▶ Задание 1: Переведите на английский предложение из фрагмента текста: «Недаром среди них было столько сельских учителей.»
▶ Задание 2: Преобразуйте строки для обработки в нумерованный список, начав с самой первой из них и закончив строкой с «охраняемым парковкам с системами» включительно. Пустые строки в список не включайте.

Борис Слуцкий - Записки о войне. Стихотворения и баллады
В январе, восточнее Можайска, перешла фронт. Ребеночек умер за неделю до этого, и пустой мешок, забытый, бил ее по спине.
Ширилась вера в долговечность немцев — от газет, где печатали Зинаиду Гиппиус[204], от измен председателей горсоветов, от неслыханного по своей пропагандной значимости перевода всех советских железнодорожных путей на европейскую колею[205].
В ноябре 1941-го, в Казани или Ленинграде — по сю сторону фронта с нами были не только вера, но и знание, не только фанатизм, но и расчет. В это же время русофилы и патриоты оккупированного Смоленска неизбежно вербовались из числа идеалистов, чуть прекраснодушных. Недаром среди них было столько сельских учителей. Не случайно подпольным Харьковом руководил простой рабочий, старый участник событий 1903-го и 1917 годов.
Потом пришла Красная Армия. Девушка-сербиянка, обнимая нашего офицера, шептала ему: «Я — савезница». Давали из патриотизма, от радости, от избытка чувств. И наряду с этим был мерзкий шепоток неудачников: «Немцам давала, а своим не даешь!»
Известно, что через полтора года после обнародования любой хорошей песни в России появляется ее похабный вариант. Война отстраняла привычные мотивы их миноризацией. И девушки России сочинили о русской девушке песню, в которой пели:
Молодого летчика, девушка, любила тыИ за пайку хлеба немцу продалась!
В Европе женщины сдались, изменили раньше всех.

▶ Строки для обработки:
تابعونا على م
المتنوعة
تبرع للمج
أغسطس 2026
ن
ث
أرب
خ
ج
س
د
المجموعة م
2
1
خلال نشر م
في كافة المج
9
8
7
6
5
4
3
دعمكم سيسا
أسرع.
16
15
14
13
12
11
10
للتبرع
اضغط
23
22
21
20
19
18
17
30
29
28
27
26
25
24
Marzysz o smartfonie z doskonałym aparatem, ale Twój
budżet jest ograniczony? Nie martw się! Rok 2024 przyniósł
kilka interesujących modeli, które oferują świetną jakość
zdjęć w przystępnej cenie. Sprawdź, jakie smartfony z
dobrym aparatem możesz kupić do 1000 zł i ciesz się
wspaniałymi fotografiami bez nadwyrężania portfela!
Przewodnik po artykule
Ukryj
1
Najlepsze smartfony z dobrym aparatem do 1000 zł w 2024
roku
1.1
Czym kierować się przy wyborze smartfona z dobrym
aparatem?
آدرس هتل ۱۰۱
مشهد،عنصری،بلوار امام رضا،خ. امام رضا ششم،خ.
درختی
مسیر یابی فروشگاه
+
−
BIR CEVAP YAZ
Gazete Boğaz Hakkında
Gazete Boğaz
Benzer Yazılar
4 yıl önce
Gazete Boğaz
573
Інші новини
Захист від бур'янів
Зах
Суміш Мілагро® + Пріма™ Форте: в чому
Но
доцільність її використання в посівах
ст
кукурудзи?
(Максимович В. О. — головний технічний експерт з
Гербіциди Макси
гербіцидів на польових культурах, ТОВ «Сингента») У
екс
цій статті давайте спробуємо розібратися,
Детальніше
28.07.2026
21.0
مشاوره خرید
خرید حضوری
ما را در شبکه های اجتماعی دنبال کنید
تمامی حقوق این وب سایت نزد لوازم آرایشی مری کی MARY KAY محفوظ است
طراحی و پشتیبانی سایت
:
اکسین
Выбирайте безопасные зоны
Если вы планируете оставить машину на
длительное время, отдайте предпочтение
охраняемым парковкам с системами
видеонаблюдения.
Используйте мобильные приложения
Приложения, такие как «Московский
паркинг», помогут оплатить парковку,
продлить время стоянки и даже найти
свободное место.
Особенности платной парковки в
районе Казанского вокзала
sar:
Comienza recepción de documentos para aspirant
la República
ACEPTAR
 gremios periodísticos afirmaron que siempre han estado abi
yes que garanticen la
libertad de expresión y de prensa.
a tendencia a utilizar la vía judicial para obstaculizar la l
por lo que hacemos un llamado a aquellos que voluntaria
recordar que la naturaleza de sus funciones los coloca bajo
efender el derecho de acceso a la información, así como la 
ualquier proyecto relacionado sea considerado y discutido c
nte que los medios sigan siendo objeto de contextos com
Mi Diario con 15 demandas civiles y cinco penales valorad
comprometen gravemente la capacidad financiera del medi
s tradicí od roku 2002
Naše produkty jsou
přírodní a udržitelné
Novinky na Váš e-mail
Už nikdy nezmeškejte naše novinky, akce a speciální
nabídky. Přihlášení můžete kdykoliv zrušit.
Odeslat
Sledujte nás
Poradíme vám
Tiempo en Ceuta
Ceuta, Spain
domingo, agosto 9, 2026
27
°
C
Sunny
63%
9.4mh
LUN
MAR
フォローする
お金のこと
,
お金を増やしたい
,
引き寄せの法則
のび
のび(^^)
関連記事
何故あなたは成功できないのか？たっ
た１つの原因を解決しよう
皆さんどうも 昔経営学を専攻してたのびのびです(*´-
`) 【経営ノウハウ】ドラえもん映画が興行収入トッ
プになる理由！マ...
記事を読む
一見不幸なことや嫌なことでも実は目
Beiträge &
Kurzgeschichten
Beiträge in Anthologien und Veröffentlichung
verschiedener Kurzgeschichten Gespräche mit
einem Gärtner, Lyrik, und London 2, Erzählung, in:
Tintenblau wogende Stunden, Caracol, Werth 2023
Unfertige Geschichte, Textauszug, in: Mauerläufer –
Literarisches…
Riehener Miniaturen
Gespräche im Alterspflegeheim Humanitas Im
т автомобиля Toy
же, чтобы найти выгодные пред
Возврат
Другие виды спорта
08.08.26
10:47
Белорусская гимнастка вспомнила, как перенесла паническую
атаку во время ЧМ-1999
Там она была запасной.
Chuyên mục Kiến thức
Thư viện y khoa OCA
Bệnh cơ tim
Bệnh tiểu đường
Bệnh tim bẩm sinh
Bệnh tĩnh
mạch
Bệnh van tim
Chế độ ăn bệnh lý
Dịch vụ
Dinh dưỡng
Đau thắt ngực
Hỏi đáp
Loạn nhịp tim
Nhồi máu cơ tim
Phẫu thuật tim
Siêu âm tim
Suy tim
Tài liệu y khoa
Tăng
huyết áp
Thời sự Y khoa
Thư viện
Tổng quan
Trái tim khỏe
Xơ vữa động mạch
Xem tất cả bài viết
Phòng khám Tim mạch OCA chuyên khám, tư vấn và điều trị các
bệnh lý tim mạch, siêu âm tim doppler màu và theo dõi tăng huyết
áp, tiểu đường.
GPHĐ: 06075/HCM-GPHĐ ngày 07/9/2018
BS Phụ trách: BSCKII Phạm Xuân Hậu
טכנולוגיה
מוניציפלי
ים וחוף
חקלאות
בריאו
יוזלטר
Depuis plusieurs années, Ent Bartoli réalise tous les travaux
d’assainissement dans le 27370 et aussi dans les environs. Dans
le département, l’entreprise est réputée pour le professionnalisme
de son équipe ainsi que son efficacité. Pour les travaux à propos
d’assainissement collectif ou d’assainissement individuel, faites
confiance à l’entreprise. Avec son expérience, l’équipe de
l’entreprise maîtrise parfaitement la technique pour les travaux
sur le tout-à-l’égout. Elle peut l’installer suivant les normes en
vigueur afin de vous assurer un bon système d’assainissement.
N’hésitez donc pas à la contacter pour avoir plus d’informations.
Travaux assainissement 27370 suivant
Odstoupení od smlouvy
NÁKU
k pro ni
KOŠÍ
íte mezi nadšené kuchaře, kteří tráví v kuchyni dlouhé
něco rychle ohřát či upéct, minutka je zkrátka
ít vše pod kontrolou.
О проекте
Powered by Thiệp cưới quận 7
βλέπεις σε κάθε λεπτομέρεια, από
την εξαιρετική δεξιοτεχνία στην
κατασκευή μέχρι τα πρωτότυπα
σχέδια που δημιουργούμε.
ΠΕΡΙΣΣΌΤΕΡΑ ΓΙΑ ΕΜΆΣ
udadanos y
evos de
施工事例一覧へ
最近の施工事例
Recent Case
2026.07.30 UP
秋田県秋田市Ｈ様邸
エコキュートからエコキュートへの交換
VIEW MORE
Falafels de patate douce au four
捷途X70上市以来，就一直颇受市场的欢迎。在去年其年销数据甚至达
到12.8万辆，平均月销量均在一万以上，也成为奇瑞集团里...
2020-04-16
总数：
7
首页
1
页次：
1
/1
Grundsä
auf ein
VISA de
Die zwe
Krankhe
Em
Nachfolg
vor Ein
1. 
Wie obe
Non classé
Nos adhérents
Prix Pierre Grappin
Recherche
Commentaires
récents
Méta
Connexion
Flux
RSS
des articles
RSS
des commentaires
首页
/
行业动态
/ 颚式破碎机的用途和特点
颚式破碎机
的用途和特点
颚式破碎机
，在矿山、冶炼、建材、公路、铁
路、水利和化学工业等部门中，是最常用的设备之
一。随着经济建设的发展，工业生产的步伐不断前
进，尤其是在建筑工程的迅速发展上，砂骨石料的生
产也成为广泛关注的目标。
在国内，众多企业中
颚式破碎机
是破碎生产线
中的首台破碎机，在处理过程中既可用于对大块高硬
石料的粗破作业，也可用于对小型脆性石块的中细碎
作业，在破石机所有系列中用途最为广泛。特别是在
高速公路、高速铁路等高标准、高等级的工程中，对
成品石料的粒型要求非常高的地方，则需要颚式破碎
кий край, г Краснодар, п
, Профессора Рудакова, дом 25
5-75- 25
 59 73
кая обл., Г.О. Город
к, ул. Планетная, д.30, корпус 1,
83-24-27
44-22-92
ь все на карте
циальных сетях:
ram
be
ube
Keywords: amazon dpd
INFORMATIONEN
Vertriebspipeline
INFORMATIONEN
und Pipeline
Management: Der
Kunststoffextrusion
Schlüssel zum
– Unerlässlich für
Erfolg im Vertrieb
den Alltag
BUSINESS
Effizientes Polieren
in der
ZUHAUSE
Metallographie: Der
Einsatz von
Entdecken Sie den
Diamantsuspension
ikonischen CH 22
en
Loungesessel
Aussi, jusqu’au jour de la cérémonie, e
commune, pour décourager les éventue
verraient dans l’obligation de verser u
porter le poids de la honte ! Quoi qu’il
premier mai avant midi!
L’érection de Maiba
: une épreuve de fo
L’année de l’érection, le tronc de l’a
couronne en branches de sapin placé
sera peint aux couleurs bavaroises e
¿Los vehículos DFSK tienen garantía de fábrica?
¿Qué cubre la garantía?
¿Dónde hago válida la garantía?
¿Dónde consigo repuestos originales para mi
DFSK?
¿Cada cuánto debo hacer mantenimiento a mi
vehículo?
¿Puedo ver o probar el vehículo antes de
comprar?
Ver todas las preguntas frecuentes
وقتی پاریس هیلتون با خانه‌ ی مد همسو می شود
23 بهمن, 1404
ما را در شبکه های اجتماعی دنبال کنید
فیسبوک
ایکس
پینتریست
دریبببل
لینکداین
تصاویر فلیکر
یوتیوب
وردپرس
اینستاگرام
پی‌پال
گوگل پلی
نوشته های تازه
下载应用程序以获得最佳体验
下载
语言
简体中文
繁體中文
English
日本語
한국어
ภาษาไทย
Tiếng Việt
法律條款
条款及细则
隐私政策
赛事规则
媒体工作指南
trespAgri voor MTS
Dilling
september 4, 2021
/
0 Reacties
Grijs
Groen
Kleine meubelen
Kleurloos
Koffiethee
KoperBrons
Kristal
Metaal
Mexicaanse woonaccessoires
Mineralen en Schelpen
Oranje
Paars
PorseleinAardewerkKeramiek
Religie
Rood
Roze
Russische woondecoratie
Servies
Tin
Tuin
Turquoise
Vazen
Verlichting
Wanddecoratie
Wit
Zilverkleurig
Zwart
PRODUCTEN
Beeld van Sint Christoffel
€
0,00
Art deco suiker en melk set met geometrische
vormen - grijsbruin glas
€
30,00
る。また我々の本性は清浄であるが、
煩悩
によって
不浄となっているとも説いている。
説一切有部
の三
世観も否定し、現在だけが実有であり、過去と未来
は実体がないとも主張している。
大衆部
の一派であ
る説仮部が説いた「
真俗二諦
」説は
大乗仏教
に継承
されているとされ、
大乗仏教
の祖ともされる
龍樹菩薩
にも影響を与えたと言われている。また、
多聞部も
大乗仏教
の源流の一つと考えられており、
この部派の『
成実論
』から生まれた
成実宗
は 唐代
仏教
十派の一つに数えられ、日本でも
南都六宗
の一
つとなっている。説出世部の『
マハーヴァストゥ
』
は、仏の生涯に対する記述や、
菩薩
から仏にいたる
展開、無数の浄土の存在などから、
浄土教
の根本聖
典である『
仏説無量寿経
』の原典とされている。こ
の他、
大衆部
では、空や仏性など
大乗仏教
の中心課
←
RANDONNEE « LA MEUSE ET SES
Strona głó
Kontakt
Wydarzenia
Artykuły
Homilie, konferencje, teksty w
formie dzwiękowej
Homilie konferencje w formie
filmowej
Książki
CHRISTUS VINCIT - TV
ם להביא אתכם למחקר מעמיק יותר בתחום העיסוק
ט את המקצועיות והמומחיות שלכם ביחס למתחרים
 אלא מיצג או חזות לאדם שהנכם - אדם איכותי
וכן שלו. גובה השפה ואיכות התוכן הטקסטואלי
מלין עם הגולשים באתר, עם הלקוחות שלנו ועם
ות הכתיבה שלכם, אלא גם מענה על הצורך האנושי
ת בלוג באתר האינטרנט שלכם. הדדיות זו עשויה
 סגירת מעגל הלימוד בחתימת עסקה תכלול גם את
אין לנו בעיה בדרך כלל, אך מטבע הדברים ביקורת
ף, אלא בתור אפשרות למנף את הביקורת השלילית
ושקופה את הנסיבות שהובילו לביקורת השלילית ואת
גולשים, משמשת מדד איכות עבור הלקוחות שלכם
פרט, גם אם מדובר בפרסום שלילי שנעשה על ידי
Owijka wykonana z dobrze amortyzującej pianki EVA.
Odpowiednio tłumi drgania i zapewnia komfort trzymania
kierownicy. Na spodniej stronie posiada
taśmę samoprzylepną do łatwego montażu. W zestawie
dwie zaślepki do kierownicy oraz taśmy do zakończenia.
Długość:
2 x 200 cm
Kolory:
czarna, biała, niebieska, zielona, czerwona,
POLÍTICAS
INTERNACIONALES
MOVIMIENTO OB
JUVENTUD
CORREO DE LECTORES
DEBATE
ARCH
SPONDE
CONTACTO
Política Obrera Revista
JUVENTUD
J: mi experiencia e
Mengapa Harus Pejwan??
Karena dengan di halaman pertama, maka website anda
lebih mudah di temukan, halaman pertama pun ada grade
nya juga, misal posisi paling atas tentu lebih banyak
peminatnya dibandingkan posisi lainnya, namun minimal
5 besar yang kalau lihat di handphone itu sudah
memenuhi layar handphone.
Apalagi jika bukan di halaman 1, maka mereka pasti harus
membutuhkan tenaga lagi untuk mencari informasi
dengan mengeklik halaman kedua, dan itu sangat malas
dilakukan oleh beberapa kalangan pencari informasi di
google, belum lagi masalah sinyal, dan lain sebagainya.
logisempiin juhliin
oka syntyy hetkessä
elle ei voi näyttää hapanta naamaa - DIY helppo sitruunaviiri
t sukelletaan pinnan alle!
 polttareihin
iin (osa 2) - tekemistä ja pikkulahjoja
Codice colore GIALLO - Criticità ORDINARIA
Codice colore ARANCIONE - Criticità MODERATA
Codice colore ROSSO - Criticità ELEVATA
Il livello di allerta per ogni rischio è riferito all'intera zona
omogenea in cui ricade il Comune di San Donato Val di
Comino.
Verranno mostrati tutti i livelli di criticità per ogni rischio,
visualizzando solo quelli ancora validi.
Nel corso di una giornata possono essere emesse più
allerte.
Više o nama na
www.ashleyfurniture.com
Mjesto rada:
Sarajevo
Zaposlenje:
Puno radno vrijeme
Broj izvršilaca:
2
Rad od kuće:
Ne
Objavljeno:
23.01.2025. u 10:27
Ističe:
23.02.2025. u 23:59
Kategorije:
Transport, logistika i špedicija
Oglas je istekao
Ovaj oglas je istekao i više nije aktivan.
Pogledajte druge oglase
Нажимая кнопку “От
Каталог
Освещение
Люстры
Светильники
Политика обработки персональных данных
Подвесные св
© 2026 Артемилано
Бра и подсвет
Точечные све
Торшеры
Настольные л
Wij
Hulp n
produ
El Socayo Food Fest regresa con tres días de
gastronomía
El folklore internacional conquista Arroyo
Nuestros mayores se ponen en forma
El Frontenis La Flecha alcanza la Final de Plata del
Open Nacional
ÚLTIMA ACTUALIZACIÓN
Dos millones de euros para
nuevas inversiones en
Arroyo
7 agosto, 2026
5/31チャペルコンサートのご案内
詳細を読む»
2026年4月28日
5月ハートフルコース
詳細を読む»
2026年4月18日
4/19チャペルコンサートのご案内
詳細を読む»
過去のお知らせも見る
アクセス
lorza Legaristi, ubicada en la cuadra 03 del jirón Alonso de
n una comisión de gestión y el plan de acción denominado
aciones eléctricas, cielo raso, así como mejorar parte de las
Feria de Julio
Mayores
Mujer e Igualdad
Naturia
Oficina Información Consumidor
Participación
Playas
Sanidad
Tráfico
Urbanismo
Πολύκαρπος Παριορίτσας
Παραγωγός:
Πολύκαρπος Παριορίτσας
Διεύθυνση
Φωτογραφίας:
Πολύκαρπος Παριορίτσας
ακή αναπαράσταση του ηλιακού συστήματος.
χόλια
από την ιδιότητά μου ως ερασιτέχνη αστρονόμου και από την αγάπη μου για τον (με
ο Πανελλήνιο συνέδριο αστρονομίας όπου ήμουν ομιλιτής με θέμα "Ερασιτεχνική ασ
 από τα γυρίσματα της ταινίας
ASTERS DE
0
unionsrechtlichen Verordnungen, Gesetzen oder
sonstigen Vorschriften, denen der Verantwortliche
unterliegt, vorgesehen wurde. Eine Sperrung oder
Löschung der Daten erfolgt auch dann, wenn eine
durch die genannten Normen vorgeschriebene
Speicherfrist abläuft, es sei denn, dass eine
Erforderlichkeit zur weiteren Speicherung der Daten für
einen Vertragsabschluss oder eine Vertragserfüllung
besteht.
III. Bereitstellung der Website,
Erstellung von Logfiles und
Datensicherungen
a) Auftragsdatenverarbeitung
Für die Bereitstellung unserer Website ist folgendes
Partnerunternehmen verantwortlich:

▶ Решение 1: It was no accident that there were so many village teachers among them.

▶ Решение 2:
1. تابعونا على م
2. المتنوعة
3. تبرع للمج
4. أغسطس 2026
5. ن
6. ث
7. أرب
8. خ
9. ج
10. س
11. د
12. المجموعة م
13. 2
14. 1
15. خلال نشر م
16. في كافة المج
17. 9
18. 8
19. 7
20. 6
21. 5
22. 4
23. 3
24. دعمكم سيسا
25. أسرع.
26. 16
27. 15
28. 14
29. 13
30. 12
31. 11
32. 10
33. للتبرع
34. اضغط
35. 23
36. 22
37. 21
38. 20
39. 19
40. 18
41. 17
42. 30
43. 29
44. 28
45. 27
46. 26
47. 25
48. 24
49. Marzysz o smartfonie z doskonałym aparatem, ale Twój
50. budżet jest ograniczony? Nie martw się! Rok 2024 przyniósł
51. kilka interesujących modeli, które oferują świetną jakość
52. zdjęć w przystępnej cenie. Sprawdź, jakie smartfony z
53. dobrym aparatem możesz kupić do 1000 zł i ciesz się
54. wspaniałymi fotografiami bez nadwyrężania portfela!
55. Przewodnik po artykule
56. Ukryj
57. 1
58. Najlepsze smartfony z dobrym aparatem do 1000 zł w 2024
59. roku
60. 1.1
61. Czym kierować się przy wyborze smartfona z dobrym
62. aparatem?
63. آدرس هتل ۱۰۱
64. مشهد،عنصری،بلوار امام رضا،خ. امام رضا ششم،خ.
65. درختی
66. مسیر یابی فروشگاه
67. +
68. −
69. BIR CEVAP YAZ
70. Gazete Boğaz Hakkında
71. Gazete Boğaz
72. Benzer Yazılar
73. 4 yıl önce
74. Gazete Boğaz
75. 573
76. Інші новини
77. Захист від бур'янів
78. Зах
79. Суміш Мілагро® + Пріма™ Форте: в чому
80. Но
81. доцільність її використання в посівах
82. ст
83. кукурудзи?
84. (Максимович В. О. — головний технічний експерт з
85. Гербіциди Макси
86. гербіцидів на польових культурах, ТОВ «Сингента») У
87. екс
88. цій статті давайте спробуємо розібратися,
89. Детальніше
90. 28.07.2026
91. 21.0
92. مشاوره خرید
93. خرید حضوری
94. ما را در شبکه های اجتماعی دنبال کنید
95. تمامی حقوق این وب سایت نزد لوازم آرایشی مری کی MARY KAY محفوظ است
96. طراحی و پشتیبانی سایت
97. :
98. اکسین
99. Выбирайте безопасные зоны
100. Если вы планируете оставить машину на
101. длительное время, отдайте предпочтение
102. охраняемым парковкам с системами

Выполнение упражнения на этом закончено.